An elephant in the GOP living room: troop numbers in Iraq
Bush has no plans to add troops in Iraq, but questions persist about whether the US force has been big enough.
WASHINGTON
The question of whether the United States waged war on Iraq with sufficient troop force may seem like spilled milk 18 months after the invasion. But as the Abu Ghraib prisoner abuse investigations and continuing violence in Iraq demonstrate, it is not an issue that will be sopped up any time soon.
In part that is because this is an election season where Iraq will loom large, analysts say, with voters weighing the Bush administration's signature foreign-policy action. Distilled, the Abu Ghraib investigation is an indictment of the decision to send far fewer troops than some top Pentagon brass insisted would be necessary.
But it is also because the continued widespread fighting in Iraq, involving daily US casualties, raises questions about troop levels: how past decisions affected the situation US soldiers are in today, whether the kinds of soldiers in combat are the right ones, and how US military presence might change in the future.
"This is not just something scholars are wrestling with, but an issue with ongoing policy and political relevance because it goes to the heart of whether the Bush administration correctly gauged how the war would unfold," says Andrew Bacevich, a retired army officer and director of the Center for International Relations at Boston University. "As events are making very clear, we don't have enough people on the ground to do the job that's necessary."
Many experts agree that in hindsight not enough troops were deployed to occupy Iraq after defeating Saddam Hussein - indeed, even President Bush said in an interview with The New York Times last week that "miscalculations" were made, though he added that his plan had been "flexible" and adjusted to needs.
In any case, some of them say the time to talk about increasing US troop numbers has passed, superseded by the need to put Iraqis in charge of their own country.
"The issue of troop levels is important but it is becoming a historical question as our focus shifts to how to 'Iraqify' the effort there as quickly as possible," says Michael O'Hanlon, a military and foreign policy expert at the Brookings Institution in Washington. "You don't hear a lot of tough talk in Congress about the need for more troops like you did a year ago."

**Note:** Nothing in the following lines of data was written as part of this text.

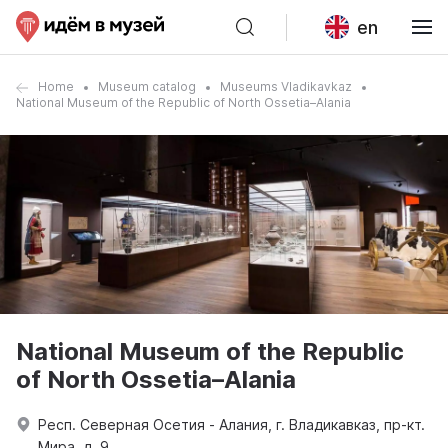
en
Home
Museum catalog
Museums Vladikavkaz
National Museum of the Republic of North Ossetia–Alania
National Museum of the Republic
of North Ossetia–Alania
Респ. Северная Осетия - Алания, г. Владикавказ, пр-кт.
Мира, д. 9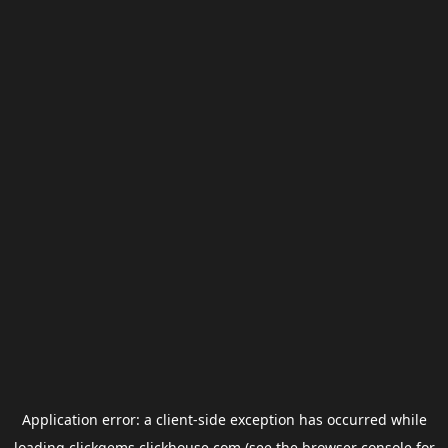
Application error: a
client
-side exception has occurred while
loading
clickgems.clickhouse.com
(see the
browser console
for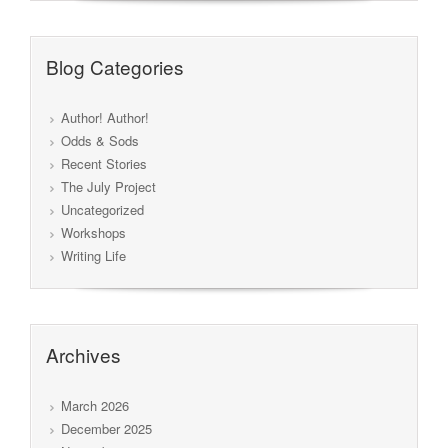
Blog Categories
Author! Author!
Odds & Sods
Recent Stories
The July Project
Uncategorized
Workshops
Writing Life
Archives
March 2026
December 2025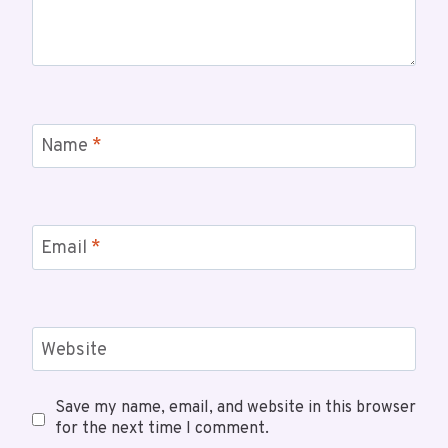
Name
*
Email
*
Website
Save my name, email, and website in this browser
for the next time I comment.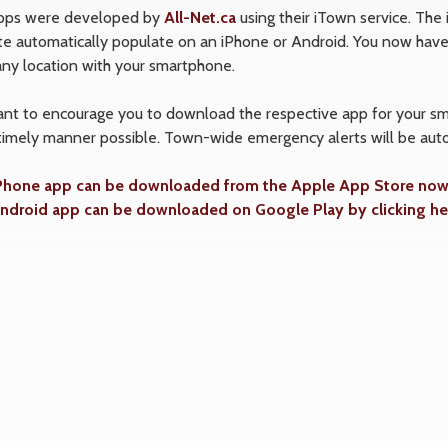
pps were developed by
All-Net.ca
using their iTown service. The
e automatically populate on an iPhone or Android. You now have 
any location with your smartphone.
t to encourage you to download the respective app for your smar
timely manner possible. Town-wide emergency alerts will be auto
Phone app can be downloaded from the Apple App Store now b
ndroid app can be downloaded on Google Play by clicking he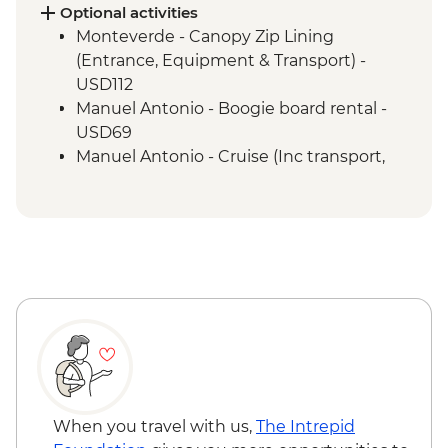
Manuel Antonio - National Park tour with
Optional activities
a naturalist guide
Monteverde - Canopy Zip Lining
San Jose - Farewell Dinner
(Entrance, Equipment & Transport) -
San Jose - City tour
USD112
Manuel Antonio - Boogie board rental -
USD69
Manuel Antonio - Cruise (Inc transport,
Guide, Iunch and Drinks Onboard) -
USD95
When you travel with us,
The Intrepid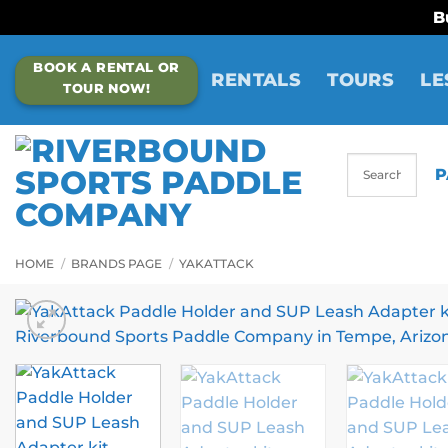
B
Skip
BOOK A RENTAL OR
to
RENTALS
TOURS
LE
TOUR NOW!
content
P
HOME
/
BRANDS PAGE
/
YAKATTACK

Even Sen. John McCain, who has consistently supported sending more troops to make sure the US wins the conflict, did not mention that position when he addressed the Republican Party's convention Monday. The Arizona Republican continues to believe that troop levels in Iraq - nearly 160,000 soldiers - are not enough, but he is expected to reserve that point for fall Senate hearings.Yet, as the senator's prime-time speech suggests, Iraq and the place of US troops there will be key to the election.
"This is very much a political issue, and it's because of the stress placed on the forces, both in the occupation period that has now ended and in this new phase," says Patrick Lang, a retired officer from the Defense Intelligence Agency.
With the National Guard now making up 40 percent of US forces in Iraq, Colonel Lang says many Americans are well aware of the strain. "The heavy Guard involvement means all this is reaching directly into little communities all across the country," he says, "and it has a political impact."
The Abu Ghraib investigations find the scandal part of an over-all picture of chaos in postwar Iraq. Not enough troops were on hand to control looting and social deterioration, the reports find. And then when prisons filled, too few experienced guards were available to run them.
Mr. Bacevich says that emerging picture is relevant to political decisionmaking now because it links the "wildly overly optimistic estimations of what would be the aftermath of deposing Saddam Hussein" and the number of troops on hand. "In the case of Abu Ghraib," he says, "it led to far too few soldiers trying to handle far too many disgruntled prisoners."
And that's important, other analysts say, because the scandal contributed to what they see as the biggest US problem in Iraq today: growing anti-Americanism.
"We can't afford to increase the visibility of American forces in Iraq, so talk of increasing their numbers is beside the point," says Mr. O'Hanlon of Brookings. Nor, he adds, can the government of Prime Minister Iyad Allawi risk looking even more dependent on the Americans.
Bacevich says the continuing violence indicates that more US troops are needed if security and order is to be established. But he says any discussion of that will be put off until after the election, since it brings up difficult questions of total troop force and even of a possible draft.
But others insist that no matter what one might conclude about past decisions on troop numbers in Iraq, the kind of conflict the country faces now is not one the US can solve.
"I don't think we could ever have enough numbers to handle this now," says Lang. "At this point this has to be done on Iraqi terms and settled among themselves."